Based on the story I have heard, OneNote is a Microsoft home-grown product developed due to the need for a tool to quickly and easily capture, organize, and share information from meetings. OneNote to me is an effective tool for digital notes taking. I love and use it very extensively to organization the mass amount of information I need to manage everyday on meetings minutes, status reports, research and drafts, presentation story-boarding, my technical notes, personal journals, important emails, etc. In OneNote 2007, many functions and capabilities are added including sharing information and working with others, and it appears there is some overlap between OneNote and Groove which can share files as well.
One important distinction between OneNote and Groove is the fundamental issue each is trying to address. Fundamentally, OneNote is for (digital) notes taking while Groove is for collaboration. I imagine the originally design focuses or requirements, between OneNote and Groove, must be noticeably different. The ease of information capturing is, in my view, a main focus on notes taking, while seamless content synchronization is essential to collaboration. Taking notes does not necessarily imply information sharing or teamwork, while collaboration suggests there is something in common or synchronized among the team members.

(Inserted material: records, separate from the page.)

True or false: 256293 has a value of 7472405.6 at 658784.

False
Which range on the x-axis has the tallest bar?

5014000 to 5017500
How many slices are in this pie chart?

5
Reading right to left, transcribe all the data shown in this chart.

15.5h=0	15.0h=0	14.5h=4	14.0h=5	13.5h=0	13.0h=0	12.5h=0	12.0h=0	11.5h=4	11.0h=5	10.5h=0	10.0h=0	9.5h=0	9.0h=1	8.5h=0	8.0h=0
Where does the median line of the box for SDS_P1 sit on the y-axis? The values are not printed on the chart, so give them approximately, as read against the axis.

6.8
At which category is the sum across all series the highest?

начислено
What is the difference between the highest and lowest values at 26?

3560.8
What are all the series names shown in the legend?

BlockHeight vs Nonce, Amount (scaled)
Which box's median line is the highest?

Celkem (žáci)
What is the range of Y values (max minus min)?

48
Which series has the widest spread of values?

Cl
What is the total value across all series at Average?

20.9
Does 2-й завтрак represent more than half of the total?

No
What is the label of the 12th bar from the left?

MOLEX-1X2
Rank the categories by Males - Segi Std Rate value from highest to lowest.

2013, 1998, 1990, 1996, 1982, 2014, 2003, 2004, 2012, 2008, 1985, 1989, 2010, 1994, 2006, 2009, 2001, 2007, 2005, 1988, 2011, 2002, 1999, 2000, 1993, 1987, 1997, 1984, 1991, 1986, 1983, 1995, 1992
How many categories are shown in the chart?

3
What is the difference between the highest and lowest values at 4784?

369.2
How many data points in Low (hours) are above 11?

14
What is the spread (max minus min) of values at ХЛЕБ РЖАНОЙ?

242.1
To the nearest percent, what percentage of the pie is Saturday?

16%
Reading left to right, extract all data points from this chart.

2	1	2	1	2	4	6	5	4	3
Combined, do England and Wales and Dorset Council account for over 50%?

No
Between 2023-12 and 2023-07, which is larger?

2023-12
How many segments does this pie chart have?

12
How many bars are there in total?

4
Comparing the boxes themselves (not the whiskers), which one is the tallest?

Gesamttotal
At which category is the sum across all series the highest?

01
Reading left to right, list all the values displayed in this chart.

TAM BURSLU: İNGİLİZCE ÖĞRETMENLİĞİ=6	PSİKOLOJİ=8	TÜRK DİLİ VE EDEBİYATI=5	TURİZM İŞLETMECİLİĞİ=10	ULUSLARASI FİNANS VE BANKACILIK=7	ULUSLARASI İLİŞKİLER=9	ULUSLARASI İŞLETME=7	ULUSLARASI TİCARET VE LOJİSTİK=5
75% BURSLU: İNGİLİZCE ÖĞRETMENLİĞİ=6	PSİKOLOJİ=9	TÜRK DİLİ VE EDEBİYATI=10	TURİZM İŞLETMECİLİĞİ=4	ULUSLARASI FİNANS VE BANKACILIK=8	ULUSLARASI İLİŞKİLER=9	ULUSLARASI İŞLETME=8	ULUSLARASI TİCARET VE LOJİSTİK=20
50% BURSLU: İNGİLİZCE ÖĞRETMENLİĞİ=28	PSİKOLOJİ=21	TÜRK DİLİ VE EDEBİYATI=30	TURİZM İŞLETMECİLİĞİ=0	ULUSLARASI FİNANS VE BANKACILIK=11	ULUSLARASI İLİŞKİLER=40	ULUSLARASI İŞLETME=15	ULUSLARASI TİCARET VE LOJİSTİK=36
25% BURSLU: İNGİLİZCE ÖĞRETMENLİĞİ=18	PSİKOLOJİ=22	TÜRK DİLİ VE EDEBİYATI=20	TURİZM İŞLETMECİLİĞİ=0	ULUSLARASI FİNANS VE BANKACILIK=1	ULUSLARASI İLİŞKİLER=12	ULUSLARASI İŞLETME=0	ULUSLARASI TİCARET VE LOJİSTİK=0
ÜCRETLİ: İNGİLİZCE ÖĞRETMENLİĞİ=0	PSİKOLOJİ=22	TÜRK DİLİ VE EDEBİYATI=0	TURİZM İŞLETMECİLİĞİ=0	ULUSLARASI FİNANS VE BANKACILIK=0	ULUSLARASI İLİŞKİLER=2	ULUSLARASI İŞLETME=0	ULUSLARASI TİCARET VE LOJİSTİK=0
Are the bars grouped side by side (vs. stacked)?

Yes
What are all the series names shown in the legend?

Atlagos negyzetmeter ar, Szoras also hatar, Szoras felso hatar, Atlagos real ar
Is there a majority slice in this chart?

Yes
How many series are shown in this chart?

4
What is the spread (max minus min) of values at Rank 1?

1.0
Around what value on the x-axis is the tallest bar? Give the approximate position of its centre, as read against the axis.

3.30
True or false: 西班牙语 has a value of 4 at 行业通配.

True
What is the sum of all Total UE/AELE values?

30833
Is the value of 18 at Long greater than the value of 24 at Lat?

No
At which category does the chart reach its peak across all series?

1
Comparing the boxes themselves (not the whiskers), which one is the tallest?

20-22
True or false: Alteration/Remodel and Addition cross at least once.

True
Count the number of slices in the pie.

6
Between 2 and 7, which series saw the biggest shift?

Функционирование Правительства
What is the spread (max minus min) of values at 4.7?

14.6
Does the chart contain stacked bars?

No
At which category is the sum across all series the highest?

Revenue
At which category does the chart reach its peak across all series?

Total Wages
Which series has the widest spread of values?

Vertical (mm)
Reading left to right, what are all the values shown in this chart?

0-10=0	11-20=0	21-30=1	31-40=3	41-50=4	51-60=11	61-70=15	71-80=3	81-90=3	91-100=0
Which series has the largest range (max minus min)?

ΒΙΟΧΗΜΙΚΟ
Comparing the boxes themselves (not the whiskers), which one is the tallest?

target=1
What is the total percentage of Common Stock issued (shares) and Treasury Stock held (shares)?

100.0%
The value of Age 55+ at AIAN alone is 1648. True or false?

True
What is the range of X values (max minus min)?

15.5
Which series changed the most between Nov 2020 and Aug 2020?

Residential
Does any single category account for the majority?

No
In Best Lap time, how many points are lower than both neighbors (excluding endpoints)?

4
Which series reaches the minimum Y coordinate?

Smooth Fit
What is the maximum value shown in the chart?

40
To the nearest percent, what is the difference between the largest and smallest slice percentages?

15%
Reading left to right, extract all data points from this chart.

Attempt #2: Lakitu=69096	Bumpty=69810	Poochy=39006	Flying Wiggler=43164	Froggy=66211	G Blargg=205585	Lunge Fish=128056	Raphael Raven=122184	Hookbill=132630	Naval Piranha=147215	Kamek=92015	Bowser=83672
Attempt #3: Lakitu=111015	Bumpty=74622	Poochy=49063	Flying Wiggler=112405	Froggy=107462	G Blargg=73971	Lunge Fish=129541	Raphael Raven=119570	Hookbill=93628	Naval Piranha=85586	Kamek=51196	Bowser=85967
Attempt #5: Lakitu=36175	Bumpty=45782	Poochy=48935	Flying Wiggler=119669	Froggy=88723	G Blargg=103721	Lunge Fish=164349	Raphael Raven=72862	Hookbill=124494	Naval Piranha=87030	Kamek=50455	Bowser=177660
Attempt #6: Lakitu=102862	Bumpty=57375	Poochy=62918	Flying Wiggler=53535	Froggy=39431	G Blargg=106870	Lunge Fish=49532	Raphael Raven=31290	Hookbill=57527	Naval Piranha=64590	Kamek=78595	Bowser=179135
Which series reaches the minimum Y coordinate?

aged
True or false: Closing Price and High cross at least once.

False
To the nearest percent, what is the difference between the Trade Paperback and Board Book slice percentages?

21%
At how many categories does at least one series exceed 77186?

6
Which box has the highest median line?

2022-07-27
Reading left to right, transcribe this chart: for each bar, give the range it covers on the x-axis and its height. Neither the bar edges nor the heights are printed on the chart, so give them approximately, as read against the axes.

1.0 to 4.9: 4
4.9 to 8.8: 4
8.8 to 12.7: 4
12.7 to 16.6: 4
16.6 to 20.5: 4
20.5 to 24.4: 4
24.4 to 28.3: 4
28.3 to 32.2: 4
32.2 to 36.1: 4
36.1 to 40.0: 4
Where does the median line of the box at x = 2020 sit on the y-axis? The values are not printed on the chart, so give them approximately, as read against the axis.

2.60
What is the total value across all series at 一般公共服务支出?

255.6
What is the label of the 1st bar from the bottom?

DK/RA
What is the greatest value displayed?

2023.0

I see taking and sharing notes are not necessarily the same with collaboratively developing contents. Further sharing information is one activity in collaboration, while collaboration is much more than just information sharing. Collaboration is about establishing common operating picture as it is frequently stated in the context of emergency management and military operations. Collaboration is a state and not simply a shareable file or a deliverable system. When I say Groove is for collaboration, I mean Groove is a solution to facilitate all members of a team to reach a state that is situation-aware and informed decisions can be made accordingly. It has much to do with sharing and communications. It is also about knowing, sharing, and discussing what happens, when it happens, what to do with it, who to do it, and how all within a relevant context. For all these needs, Groove offers out-of-box capabilities including presence awareness, automatically data synchronization, always-on encryption, workspace tools, instant messaging, VoIP, SharePoint and InfoPath integration, API, and SDK.
This is not to suggest, between Groove and OneNote, one is better than the other. I see they are simply trying to solve different business problems and should be employed accordingly to maximize an information worker’s productivity.